§ **Given entries**

- - - - -

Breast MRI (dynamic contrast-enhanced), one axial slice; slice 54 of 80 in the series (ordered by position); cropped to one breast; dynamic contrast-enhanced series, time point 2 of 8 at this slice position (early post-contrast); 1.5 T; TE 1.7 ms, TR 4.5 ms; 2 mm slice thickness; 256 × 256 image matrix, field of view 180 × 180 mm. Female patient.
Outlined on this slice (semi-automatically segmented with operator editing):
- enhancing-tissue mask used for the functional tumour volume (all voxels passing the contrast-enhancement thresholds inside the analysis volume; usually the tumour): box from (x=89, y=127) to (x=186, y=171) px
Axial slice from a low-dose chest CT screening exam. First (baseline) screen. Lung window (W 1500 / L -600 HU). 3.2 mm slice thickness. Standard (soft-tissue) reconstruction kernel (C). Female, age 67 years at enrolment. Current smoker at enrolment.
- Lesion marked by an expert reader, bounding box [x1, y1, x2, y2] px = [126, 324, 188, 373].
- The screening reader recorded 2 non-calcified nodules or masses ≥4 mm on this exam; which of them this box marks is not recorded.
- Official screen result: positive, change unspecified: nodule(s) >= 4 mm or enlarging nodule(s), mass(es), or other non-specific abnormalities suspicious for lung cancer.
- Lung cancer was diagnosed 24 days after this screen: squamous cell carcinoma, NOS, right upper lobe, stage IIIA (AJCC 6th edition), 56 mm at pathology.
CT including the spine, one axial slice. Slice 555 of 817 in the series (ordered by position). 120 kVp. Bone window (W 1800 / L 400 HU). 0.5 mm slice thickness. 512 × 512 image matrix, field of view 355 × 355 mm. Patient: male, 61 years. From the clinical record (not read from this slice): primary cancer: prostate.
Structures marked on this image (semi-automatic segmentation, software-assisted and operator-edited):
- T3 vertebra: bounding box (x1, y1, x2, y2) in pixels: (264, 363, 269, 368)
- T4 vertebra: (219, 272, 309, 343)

- - - - -

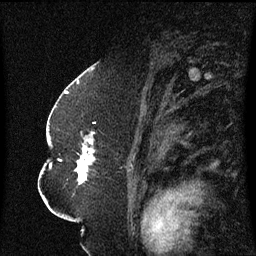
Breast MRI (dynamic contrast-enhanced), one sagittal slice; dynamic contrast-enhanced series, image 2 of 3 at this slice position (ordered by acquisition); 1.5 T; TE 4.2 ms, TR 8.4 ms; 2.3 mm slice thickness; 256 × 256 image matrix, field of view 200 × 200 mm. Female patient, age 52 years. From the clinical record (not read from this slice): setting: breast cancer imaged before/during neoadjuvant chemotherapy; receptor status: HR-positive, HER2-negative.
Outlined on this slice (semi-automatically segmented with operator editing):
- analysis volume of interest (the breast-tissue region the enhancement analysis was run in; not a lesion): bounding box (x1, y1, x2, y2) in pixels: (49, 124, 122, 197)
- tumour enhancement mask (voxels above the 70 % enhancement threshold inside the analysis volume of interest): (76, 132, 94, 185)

- - - - -

§ **About this task**
From the records above, repeat exactly the lines from the one with "- Lesion marked" through the one with "- T4 vertebra: (219, 272, 309, 343)", both included.

§ **Response below**
- Lesion marked by an expert reader, bounding box [x1, y1, x2, y2] px = [126, 324, 188, 373].
- The screening reader recorded 2 non-calcified nodules or masses ≥4 mm on this exam; which of them this box marks is not recorded.
- Official screen result: positive, change unspecified: nodule(s) >= 4 mm or enlarging nodule(s), mass(es), or other non-specific abnormalities suspicious for lung cancer.
- Lung cancer was diagnosed 24 days after this screen: squamous cell carcinoma, NOS, right upper lobe, stage IIIA (AJCC 6th edition), 56 mm at pathology.
CT including the spine, one axial slice. Slice 555 of 817 in the series (ordered by position). 120 kVp. Bone window (W 1800 / L 400 HU). 0.5 mm slice thickness. 512 × 512 image matrix, field of view 355 × 355 mm. Patient: male, 61 years. From the clinical record (not read from this slice): primary cancer: prostate.
Structures marked on this image (semi-automatic segmentation, software-assisted and operator-edited):
- T3 vertebra: bounding box (x1, y1, x2, y2) in pixels: (264, 363, 269, 368)
- T4 vertebra: (219, 272, 309, 343)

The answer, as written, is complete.